Welcome to center stage, New Jersey Gov. Chris Christie.
Now that he seems to have implied an interest in running for president of the United States in 2016, the media are looking at him with intense attention to everything he says or does, or doesn’t say or do.
That’s how it goes.
http://www.washingtonpost.com/politics/christie-bridge-controversy-exposes-a-gop-rising-star-to-new-scrutiny/2014/01/11/f49dee40-7aed-11e3-b1c5-739e63e9c9a7_story.html
This is nothing new in politics. The media are trained to do this kind of thing, irrespective of party. My friends on the right can spare me the “liberal media are out to get Christie” nonsense.

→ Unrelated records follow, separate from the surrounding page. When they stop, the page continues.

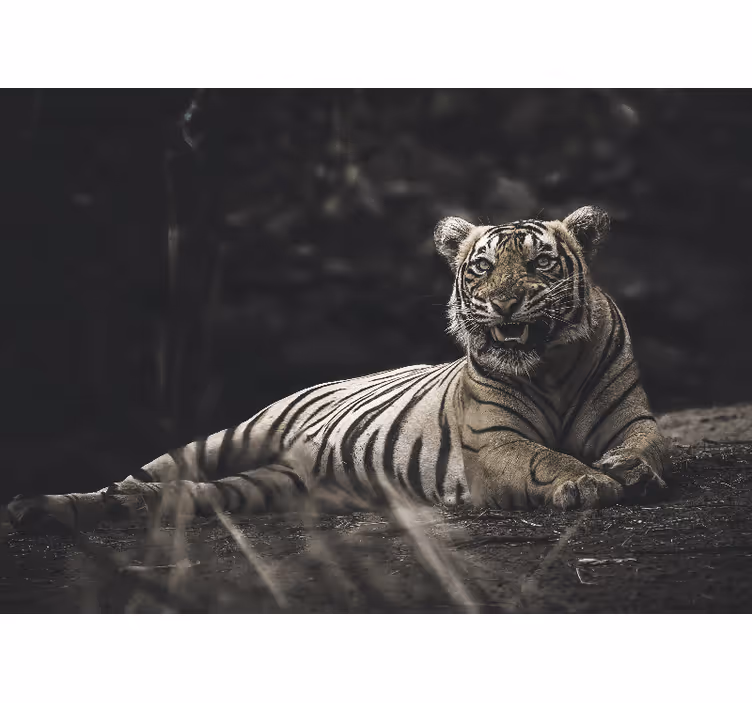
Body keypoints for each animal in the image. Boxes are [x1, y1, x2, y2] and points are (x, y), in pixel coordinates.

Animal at [6, 205, 668, 533]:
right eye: (482, 268)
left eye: (538, 264)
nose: (504, 303)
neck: (551, 367)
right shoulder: (495, 443)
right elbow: (543, 458)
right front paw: (588, 482)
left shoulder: (632, 420)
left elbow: (648, 446)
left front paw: (627, 470)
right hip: (231, 435)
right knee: (144, 476)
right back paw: (49, 506)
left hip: (268, 485)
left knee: (179, 496)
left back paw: (94, 511)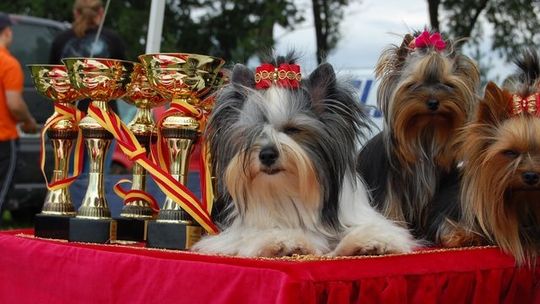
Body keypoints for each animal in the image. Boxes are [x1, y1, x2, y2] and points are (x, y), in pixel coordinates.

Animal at [194, 54, 418, 256]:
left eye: (293, 130)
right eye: (253, 132)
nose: (267, 155)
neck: (288, 192)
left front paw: (371, 241)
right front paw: (285, 242)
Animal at [356, 30, 478, 242]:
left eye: (448, 84)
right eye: (414, 84)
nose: (433, 102)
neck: (425, 133)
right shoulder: (389, 181)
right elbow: (391, 204)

I will remind them of what happened to Sen. Barack Obama when he ran for president in 2008. You’ll recall the Rev. Jeremy Wright mess and his association with a Church of Christ pastor who said God should “damn America.” Also recall all those questions about the senator’s birth and whether he was constitutionally qualified to hold the office of president. Let us nor forget, either, the associations that young Barack had with the likes of William Ayers and other members of the infamous Weather Underground anti-Vietnam War crowd.
The media were quick to pounce all over him.

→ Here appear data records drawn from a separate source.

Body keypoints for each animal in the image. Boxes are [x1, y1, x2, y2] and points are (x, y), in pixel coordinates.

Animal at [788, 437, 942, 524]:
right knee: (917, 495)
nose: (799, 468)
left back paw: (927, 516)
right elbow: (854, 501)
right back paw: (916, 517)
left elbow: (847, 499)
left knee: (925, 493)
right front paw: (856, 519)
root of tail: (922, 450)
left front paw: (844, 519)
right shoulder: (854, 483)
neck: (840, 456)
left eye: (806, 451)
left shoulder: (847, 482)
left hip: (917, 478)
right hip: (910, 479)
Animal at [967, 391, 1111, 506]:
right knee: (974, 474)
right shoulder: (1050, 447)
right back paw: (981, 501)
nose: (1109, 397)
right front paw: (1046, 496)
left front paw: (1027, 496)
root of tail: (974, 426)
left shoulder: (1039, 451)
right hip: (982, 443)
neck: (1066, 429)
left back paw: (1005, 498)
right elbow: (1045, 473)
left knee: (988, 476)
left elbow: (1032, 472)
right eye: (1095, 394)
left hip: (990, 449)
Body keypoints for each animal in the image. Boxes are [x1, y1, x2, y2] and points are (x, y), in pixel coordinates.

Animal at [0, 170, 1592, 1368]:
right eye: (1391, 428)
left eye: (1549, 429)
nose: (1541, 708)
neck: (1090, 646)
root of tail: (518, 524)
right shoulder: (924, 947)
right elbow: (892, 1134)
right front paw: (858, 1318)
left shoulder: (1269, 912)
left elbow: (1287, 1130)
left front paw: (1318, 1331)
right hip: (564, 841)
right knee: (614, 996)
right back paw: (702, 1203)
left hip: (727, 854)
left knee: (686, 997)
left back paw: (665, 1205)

John McCain got the treatment during the 2008 campaign, as did Mitt Romney in 2012. Bill Clinton’s love life became media fodder during the 1992 campaign. Michael Dukakis and convicted murderer Willie Horton were joined at the hip — so to speak — during the 1988 campaign because of a furlough that Dukakis granted Horton while serving as governor of Massachusetts; the furlough ended tragically, if you’ll recall.
The media’s mission is to report these things, to expose candidates to the people who will decide whether they are the right fit for high office.
The bridge fiasco in New Jersey is a legitimate news story insofar as it will determine whether Chris Christie is a bully. It also might determine if he is truthful when he said he didn’t know in advance that key staffers ordered the lane closures of the world’s busiest bridge to get back at a political opponent.
The media will tell the story. It will be up to individual Americans to determine for themselves if it’s a story worth telling.
That’s the way it is, the way it’s been and the way it always will be.